Time-specific niche modeling (TENM) is a novel approach that allows
calibrating niche models with high temporal resolution spatial information,
which aims to reduce niche estimation biases.
What makes the tenm package stand out is its distinctive capability to
calibrate models by incorporating specific temporal information,
whether on a yearly, monthly, or even daily basis. This feature distinguishes
it from traditional models that rely on averaged temporal data.
Some of the package functions are:
- Time-specific spatial data thinning: data cleaning considering the
temporal dimension of records.
- Time-specific environmental data extraction: extract environmental data
from variables considering the temporal dimension of data.
- Time-specific background generation: generate background points for
the modeling process by considering the temporal dimension of the
occurrence and environmental data: The number of background points for
each year is proportional to the number of occurrences for each year
of observation.
- Exporting time-specific information as Samples With Data format:
export the time-specific data to the Samples With Data format table.
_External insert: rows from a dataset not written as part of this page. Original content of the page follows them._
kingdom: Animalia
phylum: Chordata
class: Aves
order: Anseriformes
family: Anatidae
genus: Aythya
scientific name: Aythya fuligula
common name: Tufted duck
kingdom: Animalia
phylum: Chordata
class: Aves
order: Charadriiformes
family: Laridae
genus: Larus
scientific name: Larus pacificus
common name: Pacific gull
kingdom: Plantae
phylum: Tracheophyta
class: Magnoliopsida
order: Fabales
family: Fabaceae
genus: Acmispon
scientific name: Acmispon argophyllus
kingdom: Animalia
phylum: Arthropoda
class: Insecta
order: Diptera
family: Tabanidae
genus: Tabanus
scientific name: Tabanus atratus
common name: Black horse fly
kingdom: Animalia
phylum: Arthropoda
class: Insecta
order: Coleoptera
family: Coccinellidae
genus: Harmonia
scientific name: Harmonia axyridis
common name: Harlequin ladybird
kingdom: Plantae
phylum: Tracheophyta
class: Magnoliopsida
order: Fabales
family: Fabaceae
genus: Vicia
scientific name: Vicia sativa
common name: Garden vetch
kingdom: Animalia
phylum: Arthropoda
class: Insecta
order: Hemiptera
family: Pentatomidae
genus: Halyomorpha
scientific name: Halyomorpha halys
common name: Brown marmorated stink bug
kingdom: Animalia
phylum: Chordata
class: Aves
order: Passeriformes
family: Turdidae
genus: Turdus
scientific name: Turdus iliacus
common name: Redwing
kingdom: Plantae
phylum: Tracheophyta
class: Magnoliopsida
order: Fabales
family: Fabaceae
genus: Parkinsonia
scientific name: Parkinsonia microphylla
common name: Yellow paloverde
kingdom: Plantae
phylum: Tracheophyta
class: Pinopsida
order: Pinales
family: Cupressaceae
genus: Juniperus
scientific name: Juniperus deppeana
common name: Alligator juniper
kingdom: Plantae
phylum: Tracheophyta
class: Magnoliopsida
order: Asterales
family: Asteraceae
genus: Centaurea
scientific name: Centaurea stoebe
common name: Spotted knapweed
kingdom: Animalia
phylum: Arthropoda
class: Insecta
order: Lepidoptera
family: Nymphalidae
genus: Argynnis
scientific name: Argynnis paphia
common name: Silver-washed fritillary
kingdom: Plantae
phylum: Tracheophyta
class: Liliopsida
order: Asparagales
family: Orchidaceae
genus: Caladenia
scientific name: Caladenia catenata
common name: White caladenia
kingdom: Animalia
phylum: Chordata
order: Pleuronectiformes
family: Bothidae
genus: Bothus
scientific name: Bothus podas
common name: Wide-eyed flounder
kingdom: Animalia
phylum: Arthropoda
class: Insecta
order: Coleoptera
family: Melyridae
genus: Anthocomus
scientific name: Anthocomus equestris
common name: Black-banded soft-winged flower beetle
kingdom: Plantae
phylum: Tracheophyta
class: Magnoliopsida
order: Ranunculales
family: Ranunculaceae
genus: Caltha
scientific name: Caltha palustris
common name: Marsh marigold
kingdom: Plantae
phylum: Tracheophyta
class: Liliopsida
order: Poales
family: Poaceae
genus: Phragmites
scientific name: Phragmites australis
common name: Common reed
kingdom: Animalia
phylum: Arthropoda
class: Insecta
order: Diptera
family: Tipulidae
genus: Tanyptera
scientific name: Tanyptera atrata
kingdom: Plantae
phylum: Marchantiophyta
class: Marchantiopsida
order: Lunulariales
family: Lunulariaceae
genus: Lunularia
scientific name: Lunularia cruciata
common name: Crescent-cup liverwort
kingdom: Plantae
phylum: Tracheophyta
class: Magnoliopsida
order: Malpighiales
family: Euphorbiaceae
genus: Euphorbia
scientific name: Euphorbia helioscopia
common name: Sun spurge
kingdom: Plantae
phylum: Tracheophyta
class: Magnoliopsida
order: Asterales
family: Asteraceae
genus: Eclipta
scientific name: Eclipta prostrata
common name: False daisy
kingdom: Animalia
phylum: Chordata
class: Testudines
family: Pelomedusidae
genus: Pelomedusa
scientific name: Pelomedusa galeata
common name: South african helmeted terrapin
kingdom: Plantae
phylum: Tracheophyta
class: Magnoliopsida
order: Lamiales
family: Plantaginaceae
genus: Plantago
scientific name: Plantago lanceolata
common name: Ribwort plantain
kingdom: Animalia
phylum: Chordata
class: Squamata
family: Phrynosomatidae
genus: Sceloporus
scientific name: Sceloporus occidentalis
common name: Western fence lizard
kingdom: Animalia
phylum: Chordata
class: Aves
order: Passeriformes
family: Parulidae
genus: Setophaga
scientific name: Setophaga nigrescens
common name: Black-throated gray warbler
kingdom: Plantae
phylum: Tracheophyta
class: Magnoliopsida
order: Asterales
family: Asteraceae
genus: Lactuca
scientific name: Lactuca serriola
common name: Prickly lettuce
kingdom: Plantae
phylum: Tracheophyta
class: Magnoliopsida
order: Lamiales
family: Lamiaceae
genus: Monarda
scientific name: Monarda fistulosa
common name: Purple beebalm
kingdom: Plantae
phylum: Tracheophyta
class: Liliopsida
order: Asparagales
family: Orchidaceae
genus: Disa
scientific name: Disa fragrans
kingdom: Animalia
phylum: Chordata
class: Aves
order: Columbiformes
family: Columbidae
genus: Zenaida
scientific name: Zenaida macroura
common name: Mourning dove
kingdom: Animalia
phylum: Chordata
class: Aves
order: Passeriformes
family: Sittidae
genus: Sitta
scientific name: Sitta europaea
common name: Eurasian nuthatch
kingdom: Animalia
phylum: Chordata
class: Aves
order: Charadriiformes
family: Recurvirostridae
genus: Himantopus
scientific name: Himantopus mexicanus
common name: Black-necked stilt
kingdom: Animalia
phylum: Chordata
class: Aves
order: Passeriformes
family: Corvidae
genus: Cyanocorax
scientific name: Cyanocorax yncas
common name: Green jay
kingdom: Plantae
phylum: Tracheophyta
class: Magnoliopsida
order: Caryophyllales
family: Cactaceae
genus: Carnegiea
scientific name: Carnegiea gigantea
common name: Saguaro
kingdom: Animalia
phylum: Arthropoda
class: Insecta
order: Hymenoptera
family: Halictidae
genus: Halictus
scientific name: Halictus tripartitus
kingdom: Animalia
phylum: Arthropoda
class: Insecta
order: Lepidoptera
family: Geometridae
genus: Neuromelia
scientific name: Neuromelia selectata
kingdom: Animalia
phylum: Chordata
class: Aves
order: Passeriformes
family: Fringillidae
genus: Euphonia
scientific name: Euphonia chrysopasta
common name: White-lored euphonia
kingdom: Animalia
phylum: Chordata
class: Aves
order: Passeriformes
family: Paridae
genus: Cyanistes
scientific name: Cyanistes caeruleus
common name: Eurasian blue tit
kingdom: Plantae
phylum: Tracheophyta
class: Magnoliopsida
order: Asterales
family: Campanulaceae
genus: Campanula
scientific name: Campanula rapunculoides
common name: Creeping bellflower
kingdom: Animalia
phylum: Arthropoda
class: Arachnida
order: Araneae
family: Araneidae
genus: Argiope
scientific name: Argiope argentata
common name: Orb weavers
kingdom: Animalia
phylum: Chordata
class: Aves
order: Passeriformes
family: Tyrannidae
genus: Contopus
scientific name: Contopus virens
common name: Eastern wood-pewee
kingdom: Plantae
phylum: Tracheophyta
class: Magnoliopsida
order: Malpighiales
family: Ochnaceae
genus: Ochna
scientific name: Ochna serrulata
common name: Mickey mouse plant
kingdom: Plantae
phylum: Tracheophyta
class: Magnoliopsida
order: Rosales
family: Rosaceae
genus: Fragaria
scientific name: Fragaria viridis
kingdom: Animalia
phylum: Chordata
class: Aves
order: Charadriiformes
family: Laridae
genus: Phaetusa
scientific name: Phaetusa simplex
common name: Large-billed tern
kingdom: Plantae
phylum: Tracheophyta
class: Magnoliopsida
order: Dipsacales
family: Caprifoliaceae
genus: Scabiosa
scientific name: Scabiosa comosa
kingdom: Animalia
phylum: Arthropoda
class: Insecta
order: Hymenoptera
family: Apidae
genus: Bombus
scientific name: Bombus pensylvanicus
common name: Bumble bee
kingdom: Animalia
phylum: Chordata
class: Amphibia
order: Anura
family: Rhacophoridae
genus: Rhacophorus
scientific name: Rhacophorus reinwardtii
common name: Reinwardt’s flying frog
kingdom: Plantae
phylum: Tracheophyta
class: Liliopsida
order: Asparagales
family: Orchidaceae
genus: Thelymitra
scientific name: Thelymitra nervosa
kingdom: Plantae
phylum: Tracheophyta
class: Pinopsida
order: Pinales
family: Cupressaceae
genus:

This function allows users to use other modeling algorithms such
as MaxEnt and GLMs.
- Time-specific model calibration: calibrate time-specific niche models
using minimum volume ellipsoids. It fits numerous models based on a
combination of user-set parameters, including different combinations of
environmental variables.
- Time-specific model selection: select n models from all the fitted
models using statistical and model performances as model
selection criteria.
- Projecting time-specific niche models: project one or more of the
selected models onto both the environmental and/or geographical space.